Please quote the text of every dataset entry below word for word, omitting the pictures.

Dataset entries
-*-
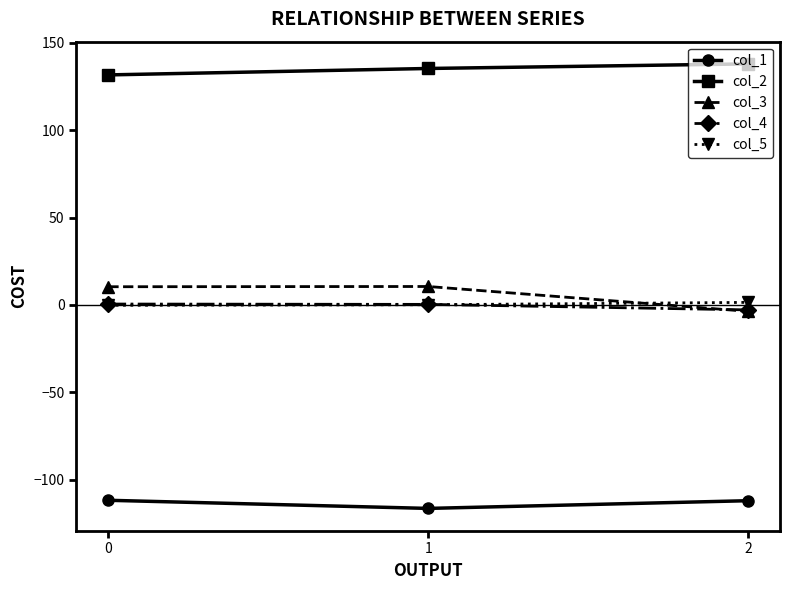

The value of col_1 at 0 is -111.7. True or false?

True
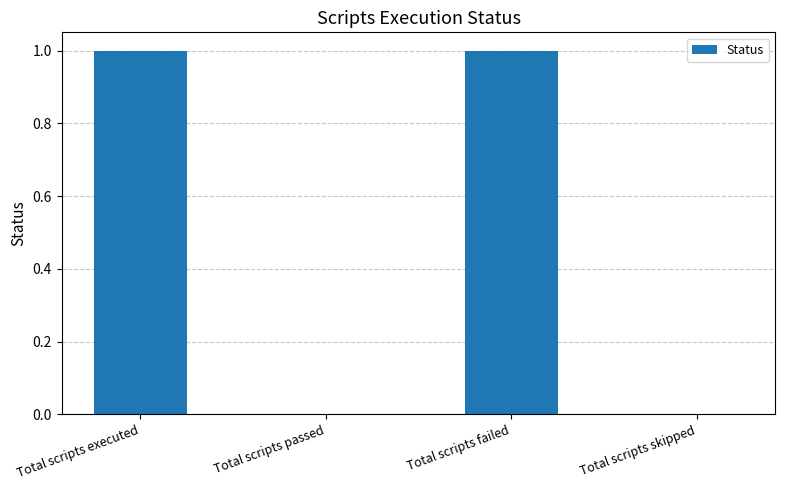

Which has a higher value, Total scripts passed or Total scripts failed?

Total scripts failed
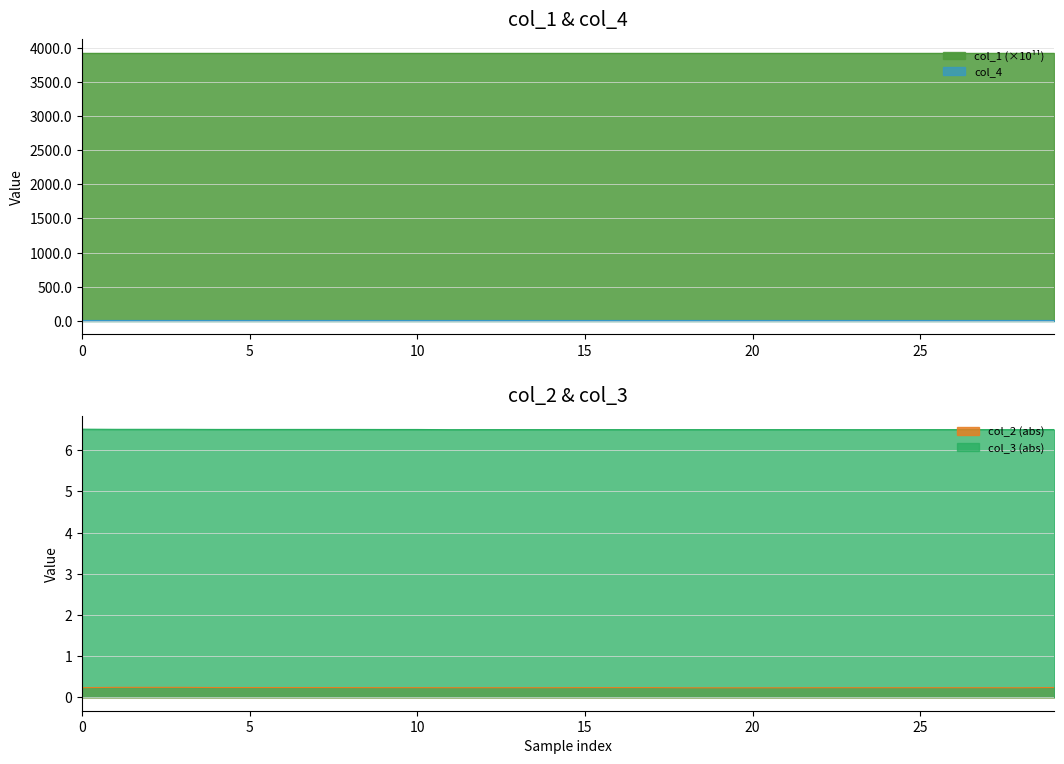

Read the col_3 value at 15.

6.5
-*-
▶ _EXERCISE ANSWER_
The value of col_1 at 0 is -111.7. True or false?

True

Which has a higher value, Total scripts passed or Total scripts failed?

Total scripts failed

Read the col_3 value at 15.

6.5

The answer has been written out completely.